Intuitive eating, healthy at any size, and the fat rights movement all seem to stem from a very real need to lower the stigma of being fat. Many of the people I spoke to feel societal pressure to be thin and as a result adopt diet plans with the intent of dropping lots of weight quickly. Our bodies do not like this. One of the main drivers of people regaining weight after dropping it is a process known as adaptive thermogenesis. This is where your muscles become more efficient as a result of strained "caloric budget."

Another way this societal pressure sabotaged my clients is that healthcare systems tend not to be kind to overweight people. Doctors will often prioritize weight loss over addressing other medical concerns. This made them wary of many different providers of medical care. It seems that may even have matched some of your experiences as well. I'm sorry to hear that. Doctors, dietitians, and literally everyone else have their own internal biases that affect the kind of advice that they give.

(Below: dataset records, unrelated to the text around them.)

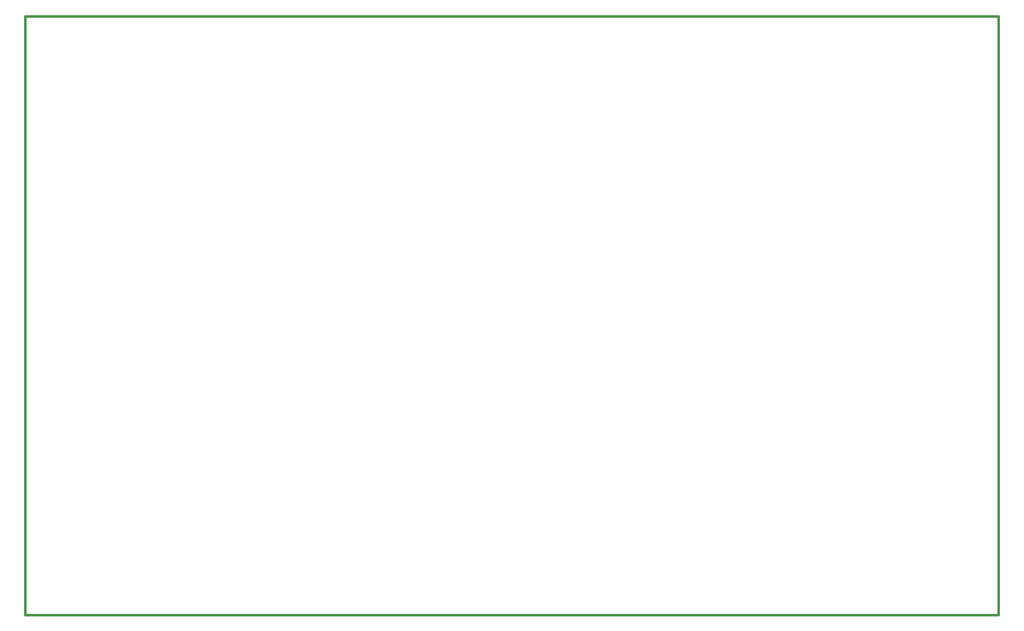
<source format=gbr>
G04*
G04 #@! TF.GenerationSoftware,Altium Limited,Altium Designer,24.1.2 (44)*
G04*
G04 Layer_Color=39423*
%FSLAX44Y44*%
%MOMM*%
G71*
G04*
G04 #@! TF.SameCoordinates,9659F079-296E-40C6-98A9-55E0524B4074*
G04*
G04*
G04 #@! TF.FilePolarity,Positive*
G04*
G01*
G75*
%ADD66C,0.3000*%
D66*
X0Y0D02*
X1300000D01*
Y800000D01*
X0D02*
X1300000D01*
X0Y0D02*
Y800000D01*
M02*

</source>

I think the real shame of the story you shared is that your dietitian was so woefully ignorant about diabetes.

In the end, I'm never quite sure what the right answer is. Everyone's eating habits and individual bodily needs are different. There is no one size fits all approach to health.

Lynne Cantwell said...

Mike, thanks for your comment, and I'm sorry I haven't gotten to it sooner. You are absolutely right about the stigma and about how people in healthcare treat those who are overweight.

The weird thing about this particular dietitian was that she understood the mechanics causes diabetes, and even explained it to me at our first meeting. I don't whether she forgot that I was diabetic, whether she truly didn't know the answer to the question I asked her, or whether she thought I was trouble (LOL) and had backed her into a corner. I was just glad to get out of there.

Anyway, you are exactly right that health has no one-size-fits-all answer.